Task description -
The lines to repeat are those below from the one containing "Bewerbungen identisch. Die" down to the one containing "unbewusste Kategorisierungen. Und", both included; reproduce them exactly and nothing else.

The input -
# # # # #
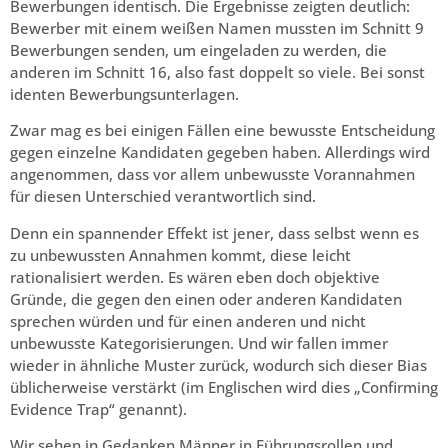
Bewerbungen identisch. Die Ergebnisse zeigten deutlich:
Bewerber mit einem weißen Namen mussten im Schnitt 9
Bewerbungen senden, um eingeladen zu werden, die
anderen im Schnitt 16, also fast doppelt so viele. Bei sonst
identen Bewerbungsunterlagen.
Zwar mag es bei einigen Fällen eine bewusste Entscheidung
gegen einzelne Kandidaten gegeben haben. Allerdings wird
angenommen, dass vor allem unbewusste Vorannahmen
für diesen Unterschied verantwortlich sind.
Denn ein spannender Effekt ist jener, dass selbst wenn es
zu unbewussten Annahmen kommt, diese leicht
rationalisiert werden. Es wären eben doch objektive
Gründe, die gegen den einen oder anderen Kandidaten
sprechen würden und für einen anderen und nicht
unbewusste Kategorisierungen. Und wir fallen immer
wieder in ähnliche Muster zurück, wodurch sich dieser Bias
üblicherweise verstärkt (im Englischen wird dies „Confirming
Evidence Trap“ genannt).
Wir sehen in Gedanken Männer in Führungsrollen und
# # # # #
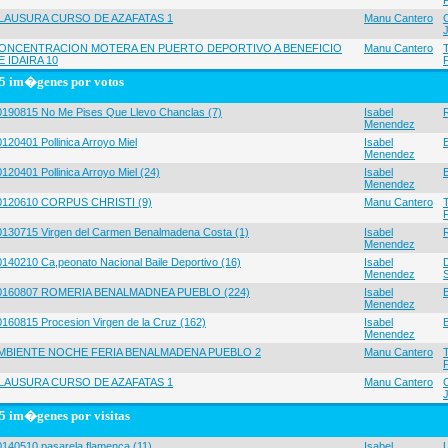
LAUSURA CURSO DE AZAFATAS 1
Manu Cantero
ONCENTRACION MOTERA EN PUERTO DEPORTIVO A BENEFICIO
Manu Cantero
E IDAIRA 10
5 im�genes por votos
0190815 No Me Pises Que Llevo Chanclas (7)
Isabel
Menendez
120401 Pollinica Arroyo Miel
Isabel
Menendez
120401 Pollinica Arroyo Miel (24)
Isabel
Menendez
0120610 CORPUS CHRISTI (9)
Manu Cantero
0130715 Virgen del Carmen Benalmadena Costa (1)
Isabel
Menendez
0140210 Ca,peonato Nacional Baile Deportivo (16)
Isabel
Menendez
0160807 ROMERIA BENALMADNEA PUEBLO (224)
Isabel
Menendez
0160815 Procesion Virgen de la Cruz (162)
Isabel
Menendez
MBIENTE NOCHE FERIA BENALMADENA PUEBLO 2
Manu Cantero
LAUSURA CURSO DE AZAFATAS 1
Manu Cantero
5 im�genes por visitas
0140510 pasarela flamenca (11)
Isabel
# # # # #
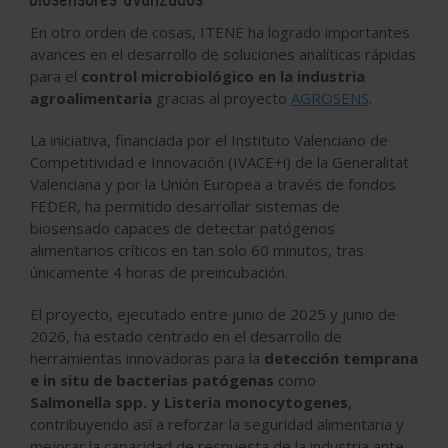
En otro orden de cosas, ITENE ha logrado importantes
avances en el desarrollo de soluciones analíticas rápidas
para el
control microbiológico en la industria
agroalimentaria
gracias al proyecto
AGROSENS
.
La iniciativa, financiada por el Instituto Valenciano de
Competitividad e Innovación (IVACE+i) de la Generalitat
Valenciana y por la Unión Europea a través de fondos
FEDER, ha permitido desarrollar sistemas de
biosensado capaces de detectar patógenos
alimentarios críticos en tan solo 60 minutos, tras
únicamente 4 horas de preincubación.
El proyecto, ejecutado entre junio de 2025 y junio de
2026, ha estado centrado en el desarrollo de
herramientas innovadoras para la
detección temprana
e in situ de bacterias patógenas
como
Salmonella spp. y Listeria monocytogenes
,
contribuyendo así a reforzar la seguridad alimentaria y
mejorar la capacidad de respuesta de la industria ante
# # # # #
Result of this exercise -
Bewerbungen identisch. Die Ergebnisse zeigten deutlich:
Bewerber mit einem weißen Namen mussten im Schnitt 9
Bewerbungen senden, um eingeladen zu werden, die
anderen im Schnitt 16, also fast doppelt so viele. Bei sonst
identen Bewerbungsunterlagen.
Zwar mag es bei einigen Fällen eine bewusste Entscheidung
gegen einzelne Kandidaten gegeben haben. Allerdings wird
angenommen, dass vor allem unbewusste Vorannahmen
für diesen Unterschied verantwortlich sind.
Denn ein spannender Effekt ist jener, dass selbst wenn es
zu unbewussten Annahmen kommt, diese leicht
rationalisiert werden. Es wären eben doch objektive
Gründe, die gegen den einen oder anderen Kandidaten
sprechen würden und für einen anderen und nicht
unbewusste Kategorisierungen. Und wir fallen immer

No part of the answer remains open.